My beautiful friend Al has inspired me to incorporate my own version of the post she made on International Women's Day (found here ), to my monthly blog post.
A little over three years ago, when my life was running out the door I came to some sudden and life changing realisations. I could not remember a time when I felt ‘good enough’. I avoided having photos taken of myself and usually pulled faces because I did not like what I saw.
In primary school –
When we played games around fairy tales, I was always the wicked witch, the ugly sister, the troll under the bridge or the evil step mother.
I was hit by a car when I was 5 and once healed enough to return to school, I was paraded around to every single class to show the children what it looks like if you are lucky enough to live after you are hit by a car and that looking before crossing the road is very important (it is important)
A school friend asked me to learn ballet with her but then pretended not to know me in classes and giggled and pointed at me with her other friends.
In high school, I was never part of the in crowd. I was not
I then found myself a partner who reinforced all of those things for me.
After thirty plus years of believing this, I finally figured out that those photos are important. You children, husband and family don’t care how you ‘look’ they care that you look and are happy. I had a friend take a set of photos of me (in secret) for my husband and my children in case the surgery went horribly wrong. I gave them (framed) to my husband before we made the journey to what became the beginning of my new life.
Don’t wait. Embrace life, it doesn't matter how you look the people who love you see you as you are. Have memories that can be used to look back over your life where you are comfortable in your own skin. Don’t wait til you lose another 10 kgs, do it now. You will find a million reasons not to, don’t give in to it.
I have probably said this before but I will say it again (and again and again and again). I embrace my greying hair, my saggy bits, my wrinkles and my scars. They are part of me, part of who I am and how I got here. I embrace them and celebrate them because I know that far too many people will never reach the age I am now. I am one of the lucky few.
This month I started University. I kicked off with the chemistry linking course and managed to get through unscathed. I have been petrified of chemistry since high school. O week was pretty fantastic and I joined a couple of clubs! The first two weeks were a little scary but settled down pretty quickly. I have thoroughly enjoyed my time at Uni… until yesterday.
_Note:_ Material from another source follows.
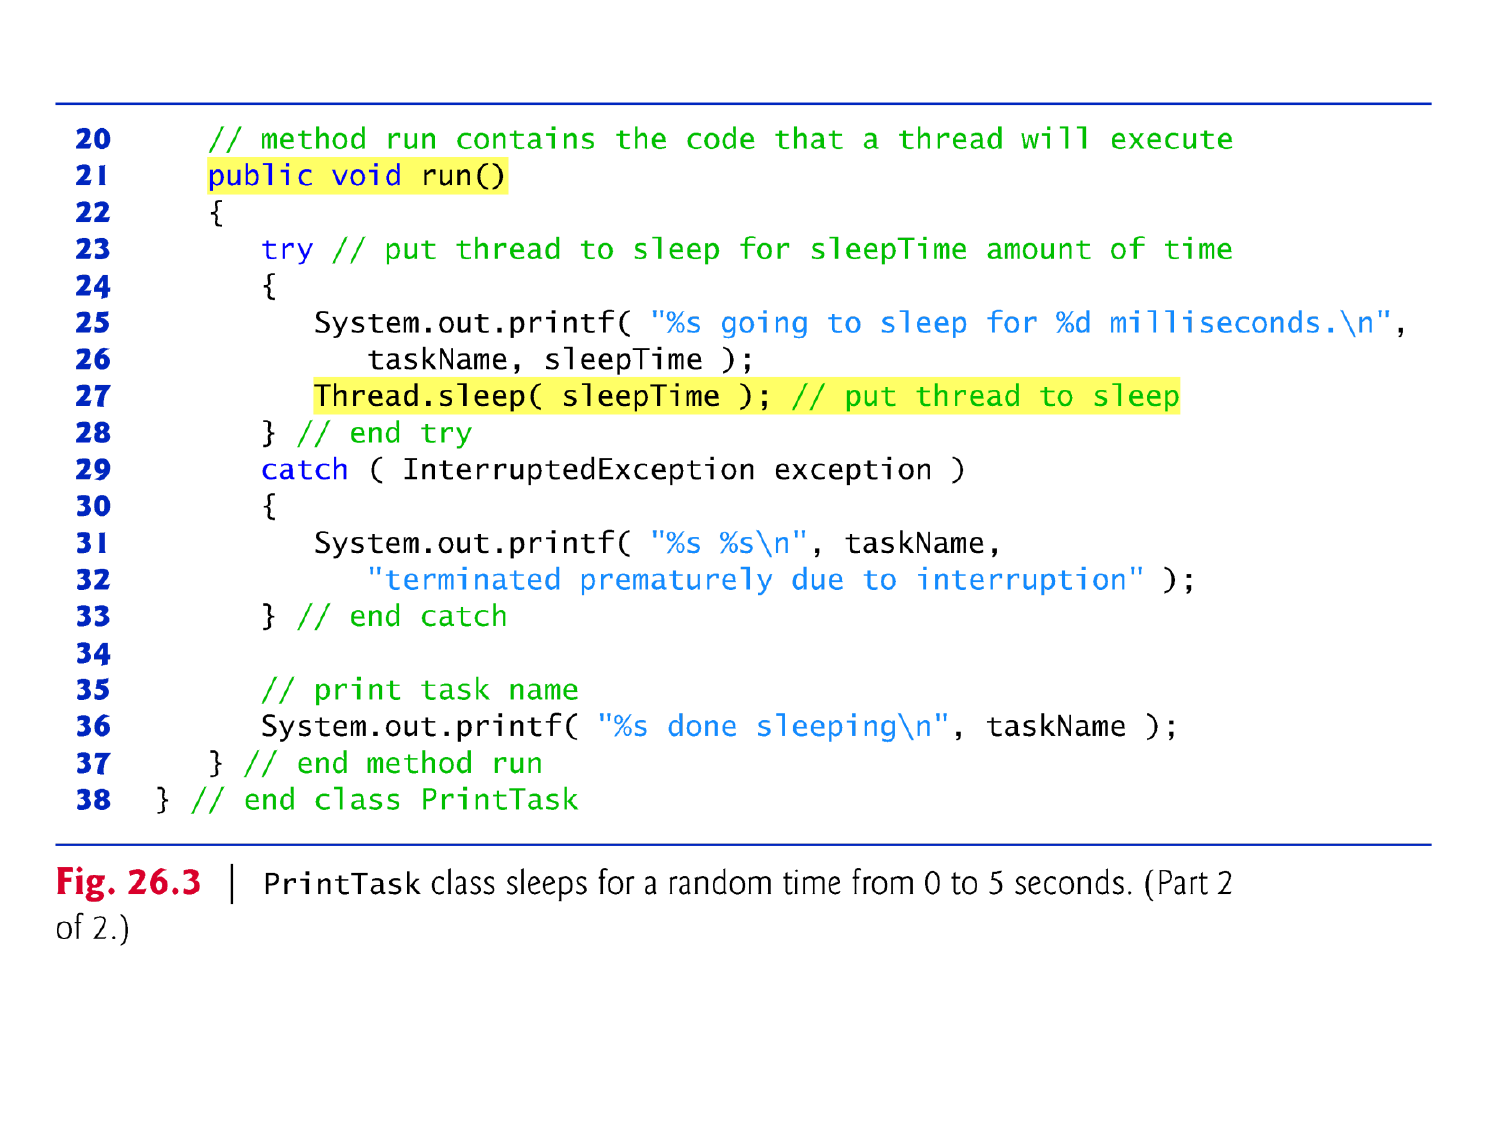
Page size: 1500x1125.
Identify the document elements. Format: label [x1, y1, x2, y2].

picture [0, 37, 1432, 968]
Yesterday I had a call asking me for a meeting to discuss my ability to study this degree. I am to go for a meeting on Friday morning. I am to bring my course profiles, text book receipts and any documentation I have (or can lay hands on) re my disabilities (I loathe that word). Yesterday it made me angry and more determined than ever, not only to complete this degree and go on to brain tumour research, but to do it spectacularly. There was much ranting, seething and general expressions of displeasure last night.
Today. Today sucked. Today I was overtired and fragile. I made it through my Human Biology workshop and quiz without too much bother. The wheels fell off after that. It hit very hard that this dream of mine that I have been chasing could be taken away. I cried through chemistry, I cried through my chemistry workshop, I cried through my break, I cried waiting for my last lecture of the day and I cried some more when I met my wonderful husband for dinner before his lectures started for the night. I spent today feeling like maybe they were right and I could not complete this degree, I sure didn't understand anything in any lectures today (I wonder why). I felt that I should probably just go down to student services and withdraw completely. Then my heart broke a bit more.
I fought for my life for 8 years
I have fought to recover for the last 3 years
I fought at the end of last year to get IN to University
Why must I fight again to stay, to realise my dream of helping to find a cure for this f**king beast and make sure no one else EVER has to go through the things I and others have been through?
Tomorrow is another day. I didn't quit today.
Edit - Since this post the situation has been sorted out!